Une structure spécialisée dans la prise en charge de la douleur à venir

Les médecins, conventionnés secteur 1, proposent aussi au sein de leur cabinet le traitement par stimulation magnétique transcrânienne répétitive, un soin des douleurs grâce à un champ magnétique. Ils sont les seuls dans le Gers à détenir la machine nécessaire à ce système.

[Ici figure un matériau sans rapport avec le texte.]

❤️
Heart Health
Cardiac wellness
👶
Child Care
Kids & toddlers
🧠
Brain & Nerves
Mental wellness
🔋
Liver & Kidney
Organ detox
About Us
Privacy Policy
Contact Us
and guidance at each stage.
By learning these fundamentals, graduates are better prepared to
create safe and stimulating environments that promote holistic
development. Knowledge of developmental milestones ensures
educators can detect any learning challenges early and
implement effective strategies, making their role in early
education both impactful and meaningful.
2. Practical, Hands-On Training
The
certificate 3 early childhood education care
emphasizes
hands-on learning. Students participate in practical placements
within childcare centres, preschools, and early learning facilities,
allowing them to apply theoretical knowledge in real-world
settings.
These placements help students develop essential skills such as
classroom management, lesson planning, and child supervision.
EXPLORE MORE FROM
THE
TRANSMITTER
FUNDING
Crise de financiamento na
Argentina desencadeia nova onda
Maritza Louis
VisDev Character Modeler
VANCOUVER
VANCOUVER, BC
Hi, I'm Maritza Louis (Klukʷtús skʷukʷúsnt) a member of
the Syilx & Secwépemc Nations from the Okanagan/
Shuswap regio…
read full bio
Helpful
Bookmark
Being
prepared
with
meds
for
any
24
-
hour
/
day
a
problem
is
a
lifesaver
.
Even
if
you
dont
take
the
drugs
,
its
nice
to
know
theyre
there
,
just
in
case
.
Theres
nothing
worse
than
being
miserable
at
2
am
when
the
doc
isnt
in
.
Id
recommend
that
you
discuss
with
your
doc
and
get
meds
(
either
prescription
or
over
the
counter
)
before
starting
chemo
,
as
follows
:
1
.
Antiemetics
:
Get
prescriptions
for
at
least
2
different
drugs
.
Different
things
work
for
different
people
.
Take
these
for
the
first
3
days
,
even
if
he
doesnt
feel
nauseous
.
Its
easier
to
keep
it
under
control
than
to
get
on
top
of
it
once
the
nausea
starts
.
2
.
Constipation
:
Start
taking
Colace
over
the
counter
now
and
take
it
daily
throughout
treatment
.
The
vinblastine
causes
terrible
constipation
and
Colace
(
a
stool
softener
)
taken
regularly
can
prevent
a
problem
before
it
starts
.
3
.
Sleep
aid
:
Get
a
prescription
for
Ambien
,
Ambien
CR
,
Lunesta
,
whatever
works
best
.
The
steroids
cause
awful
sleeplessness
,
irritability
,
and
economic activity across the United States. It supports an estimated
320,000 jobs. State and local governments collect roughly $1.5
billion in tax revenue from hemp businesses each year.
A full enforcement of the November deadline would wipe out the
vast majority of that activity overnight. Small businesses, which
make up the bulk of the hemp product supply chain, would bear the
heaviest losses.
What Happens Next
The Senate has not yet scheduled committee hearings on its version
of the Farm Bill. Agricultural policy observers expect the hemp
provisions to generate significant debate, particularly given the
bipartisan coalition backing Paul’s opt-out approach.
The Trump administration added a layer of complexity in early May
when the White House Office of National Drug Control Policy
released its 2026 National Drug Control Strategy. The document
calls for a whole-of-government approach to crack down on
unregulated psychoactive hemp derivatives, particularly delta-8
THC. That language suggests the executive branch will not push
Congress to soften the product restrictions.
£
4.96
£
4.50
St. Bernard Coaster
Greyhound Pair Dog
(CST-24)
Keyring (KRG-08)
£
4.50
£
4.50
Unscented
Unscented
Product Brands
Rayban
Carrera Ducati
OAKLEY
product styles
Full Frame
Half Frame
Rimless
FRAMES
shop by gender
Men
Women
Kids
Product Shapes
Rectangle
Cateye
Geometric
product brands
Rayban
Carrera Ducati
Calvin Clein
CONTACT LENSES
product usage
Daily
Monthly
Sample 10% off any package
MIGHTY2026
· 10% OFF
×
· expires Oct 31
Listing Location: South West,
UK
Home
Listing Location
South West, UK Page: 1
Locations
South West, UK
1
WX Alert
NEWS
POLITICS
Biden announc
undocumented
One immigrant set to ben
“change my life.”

Ils prévoient d'ailleurs de faire construire une structure à l'Isle-Jourdain spécialisée dans la prise en charge de la douleur, regroupant un ostéopathe, un kinésithérapeute, un psychiatre, un rhumatologue et un neurologue. "Pour prendre en charge la douleur, il faut tout un arsenal de médecins, insiste le Dr Mastantuono. C'est multidisciplinaire." Le bâtiment devrait voir le jour en 2026.

Aujourd'hui, alors que selon le spécialiste, "20% de la population est touchée par des douleurs chroniques", l'objectif est d'exporter le modèle d'Auch ailleurs sur le territoire. "Il y a une demande énorme, décrit-il. Les gens sont mal entourés, les médecins traitants démunis, les centres ont des délais d'attente très importants. Sur les 20%, moins d'1% atterrit dans un centre antidouleurs agréé." À Auch, depuis la mise en place du partenariat, trois patients ont déjà été opérés.